La situation jusqu’au 11 août 2026
Jusqu’au 11 août 2026, le démarchage non sollicité par téléphone, SMS, courriel ou via les réseaux sociaux, était interdit pour les professionnels de certains secteurs d’activité comme la rénovation énergétique ou l’adaptation des logements au handicap et à la vieillesse. Dans les autres secteurs d’activité, il était possible pour chaque consommateur sollicité par téléphone, d’inscrire son n° sur le service gratuit Bloctel. Les professionnels avaient interdiction d’effectuer un démarchage téléphonique auprès d’une personne inscrite sur Bloctel.
Modifications législatives
La loi 2025-594 du 30 juin 2025 modifie certains articles du code de commerce et du code de la consommation. Notamment, l’article L.223-1 du code de la consommation est ainsi modifié « Il est interdit de démarcher par téléphone, directement ou par l’intermédiaire d’un tiers agissant pour son compte, un consommateur qui n’a pas exprimé préalablement son consentement à faire l’objet de prospections commerciales par ce moyen ».
« Pour l’application du présent article, on entend par consentement toute manifestation de volonté libre, spécifique, éclairée, univoque et révocable par laquelle une personne accepte, par un acte positif clair, que des données à caractère personnel la concernant soient utilisées à des fins de prospection commerciale par voie téléphonique. Il appartient au professionnel d’apporter la preuve que le consentement du consommateur a été recueilli dans les conditions prévues au deuxième alinéa ».
« L’interdiction prévue au premier alinéa n’est pas applicable lorsque la sollicitation intervient dans le cadre de l’exécution d’un contrat en cours et a un rapport avec l’objet de ce contrat, y compris lorsqu’il s’agit de proposer au consommateur des produits ou des services afférents ou complémentaires à l’objet du contrat en cours ou de nature à améliorer ses performances ou sa qualité ».

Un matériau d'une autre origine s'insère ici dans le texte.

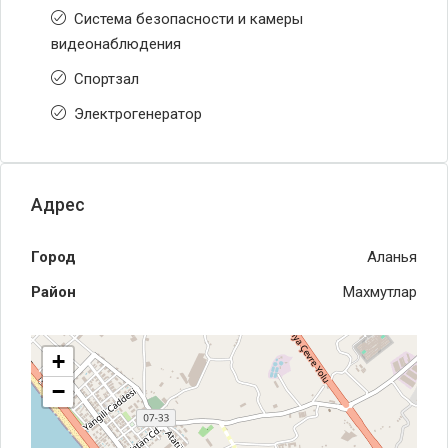
Система безопасности и камеры
видеонаблюдения
Спортзал
Электрогенератор
Адрес
Город
Аланья
Район
Махмутлар
+
−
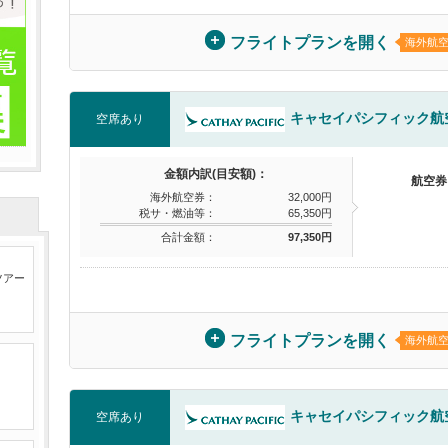
フライトプランを開く
海外航
キャセイパシフィック航
空席あり
金額内訳(目安額)：
航空券
海外航空券：
32,000円
税サ・燃油等：
65,350円
合計金額：
97,350円
ツアー
フライトプランを開く
海外航
キャセイパシフィック航
空席あり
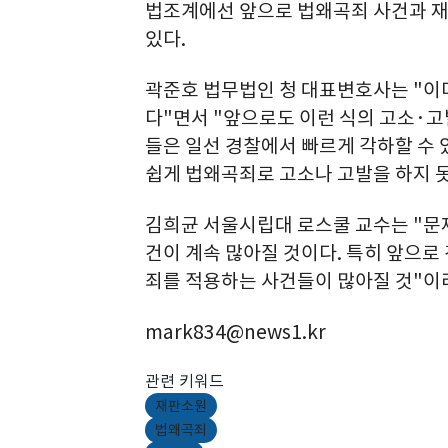
법조계에선 앞으로 법왜곡죄 사건과 재
있다.
곽준호 법무법인 청 대표변호사는 "이
다"면서 "앞으로도 이런 식의 고소·고
들은 일선 경찰에서 빠르게 각하할 수 
쉽게 법왜곡죄로 고소나 고발을 하지 못
김희균 서울시립대 로스쿨 교수는 "문제
건이 계속 많아질 것이다. 특히 앞으
죄를 적용하는 사건들이 많아질 것"이
mark834@news1.kr
관련 키워드
재판소원
법왜곡죄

Ce qui change à compter du 11 août 2026
À partir du 11 août, le démarchage téléphonique sera interdit, par principe, pour les entreprises de tous les secteurs d’activité. Une entreprise pourra vous contacter par téléphone, pour du démarchage, uniquement dans les 2 cas suivants :
*L’appel concerne un contrat que vous avez conclu. L’entreprise pourra, par exemple, vous proposer des produits ou des services complémentaires, ou une offre visant à améliorer le service qui vous est fourni ou les performances de celui-ci. L’entreprise en question aura obtenu au préalable votre accord à être sollicité pour des prospections commerciales. Votre consentement devra avoir été exprimé de manière « libre » et « éclairée », et « par un acte positif clair » ; vous pourrez par ailleurs à tout moment décider de retirer votre accord à être sollicité, et ainsi interdire à une entreprise de vous contacter à nouveau pour du démarchage commercial.
*Les entreprises devront, lorsqu’elles vous appellent, respecter les jours et horaires d’autorisation du démarchage téléphonique. Actuellement, le démarchage téléphonique est permis uniquement du lundi au vendredi, de 10 heures à 13 heures et de 14 heures à 20 heures. Il est interdit les samedis, dimanches, et jours fériés.
Depuis le 11 août 2026, tout contrat conclu à la suite d’un démarchage téléphonique ne respectant pas les nouvelles modalités, ne sera pas valable.
Les familles et consommateurs du Doubs souhaitent une vigilance accrue
L’UDAF du Doubs et la Fédération départementale de Familles Rurales, interrogent régulièrement les habitants sur les problématiques familiales. Du 18 mai au 18 juin, 257 personnes ont été interrogées sur le démarchage téléphonique. La moitié des répondants disent recevoir des offres commerciales par téléphone 3 à 4 fois par jour. ¾ d’entre eux expriment de l’agacement et les personnes interrogées jugent les dispositifs existants (Bloctel) peu efficaces.
Karima Rochdi, Présidente de l’Udaf du Doubs et Frédérique Gentner-Marmier, Présidente de Familles Rurales souhaitent « une tolérance zéro et un déploiement immédiat des contrôles par les services de l’État ». Les deux associations « demandent par ailleurs à la DGCCRF de surveiller les méthodes de collecte des données en ligne pour contourner l’esprit de la loi et les faux consentements ».
Le communiqué commun des deux associations insiste sur l’importance d’une campagne de sensibilisation des nouveaux droits, notamment auprès des personnes âgées et vulnérables. « Nous saluons l’arrivée de la loi du 30 juin 2025 qui va enfin inverser la donne en interdisant strictement tout démarchage sans consentement préalable explicite. Mais nous devons rester vigilants pour assurer la tranquillité et la sécurité des familles ».